───── Seçilmiş Bölüm ─────

Ana içeriğe atla

Vladimir Nabokov'un Gogol'ü Üzerine


Vladimir Nabokov'a göre 19. yüzyıl Rusya'sında edebiyat eleştirmenleri "toplumcu-faydacı" radikalizmleriyle sanatçıların ve sanatın başına hükümetin sansür aygıtından daha az bela olmamıştır... Nabokov, okurlardan Rus edebiyatında Rusya'yı değil, "bireysel dehanın hayal edip yarattığı özel bir dünyayı" aramalarını bekler. Bireysel dehanın yarattığı evrensel sanatı her şeyin üzerine koyar... Rus Edebiyatı Dersleri'ni ilginç yapan, her ilginç kitabı ilginç yapan o şey: Standart olmayan bakış açısı. Nabokov klişeye savaş açıyor bu yazılarda. 

Aklıma edebiyat derslerinde sürekli yapılan "tarihsel arka plan" vurgusundan zaman zaman ne kadar sıkıldığım geliyor. Karakterleri belirleyen koşullar... Peki, ya yazar? Peki insan? Her devirde insanın hep aynı kalan özü? Bu tür bir bakış açısı muhakkak reddedilir, gayriciddi ve burjuva işi bulunur. Oysaki Nabokov'un kanonlaşmış metodu ters yüz edişi edebiyat incelemesinden yeni bir verim almamızı sağlıyor. 

Gogol'le ilgili bölümden altını çizdiğim birkaç cümleyi buraya not etmek isterim:

“Hayal gücü ancak beyhude iken verimlidir.” (Ölü Canlar'ın devamını yazmaya çalışırken yeteneğini heba edişinden söz ederken...)

“Gogol bir “gerçekçiymiş”! Böyle diyen ders kitapları var.”

“Bir yazar “sanat nedir?” gibisinden sorularla ilgilenmeye başladığında kaybolmuş demektir.”

───── Veri Kayıtları ─────

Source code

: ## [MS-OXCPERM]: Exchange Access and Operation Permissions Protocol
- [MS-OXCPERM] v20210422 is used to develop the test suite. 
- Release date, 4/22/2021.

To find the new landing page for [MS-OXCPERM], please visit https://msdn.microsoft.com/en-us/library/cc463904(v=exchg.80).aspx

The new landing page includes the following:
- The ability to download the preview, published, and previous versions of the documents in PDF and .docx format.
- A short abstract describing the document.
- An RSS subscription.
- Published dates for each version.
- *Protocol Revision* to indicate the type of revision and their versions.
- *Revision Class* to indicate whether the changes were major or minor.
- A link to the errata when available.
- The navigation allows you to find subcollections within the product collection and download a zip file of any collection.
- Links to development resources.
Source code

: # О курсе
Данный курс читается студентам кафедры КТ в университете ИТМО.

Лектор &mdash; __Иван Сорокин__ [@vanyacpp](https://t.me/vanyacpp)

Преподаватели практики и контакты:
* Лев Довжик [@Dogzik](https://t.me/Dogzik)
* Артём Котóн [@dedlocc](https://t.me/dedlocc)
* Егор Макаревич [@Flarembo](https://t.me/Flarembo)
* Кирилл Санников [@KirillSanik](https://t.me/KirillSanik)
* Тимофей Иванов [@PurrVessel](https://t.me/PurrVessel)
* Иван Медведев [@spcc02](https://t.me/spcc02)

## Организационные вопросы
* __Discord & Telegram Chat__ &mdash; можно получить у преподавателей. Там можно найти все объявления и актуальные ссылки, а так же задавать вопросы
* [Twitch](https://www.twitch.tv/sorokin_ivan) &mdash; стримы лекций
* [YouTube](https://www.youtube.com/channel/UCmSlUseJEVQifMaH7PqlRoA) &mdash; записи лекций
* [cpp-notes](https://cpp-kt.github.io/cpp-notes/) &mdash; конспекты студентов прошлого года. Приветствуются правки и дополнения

─────

Nabokov'un Gogol üzerine yazdıklarını ele alan metni, gösterilen son cümleden sonra devam ettirin.

■ Çıktı:
“Gogol tuhaf bir yaratıktı ama zaten deha hep tuhaftır; müteşekkir okura akıllı bir eski dost gibi gelen, hayatla ilgili fikirlerini güzelce geliştirmesini sağlayanlar, ikinci sınıf yazarlardır. Büyük edebiyat, akıl dışılığın kıyısında dolanır.”

“Elbette sanatın bu en üst noktasında edebiyatın derdi mazlumlara acımak, yahut zalimleri lanetlemek değildir. Edebiyat şimdi insan ruhunun gizli derinliklerine hitap etmektedir ki buralarda diğer dünyaların gölgeleri isimsiz ve sessiz gemilerin gölgeleri gibi geçip gider.”

“Gogol’ün eserleri, tüm başarılı edebî eserlerde olduğu gibi fikir değil, lisan fenomenleridir”.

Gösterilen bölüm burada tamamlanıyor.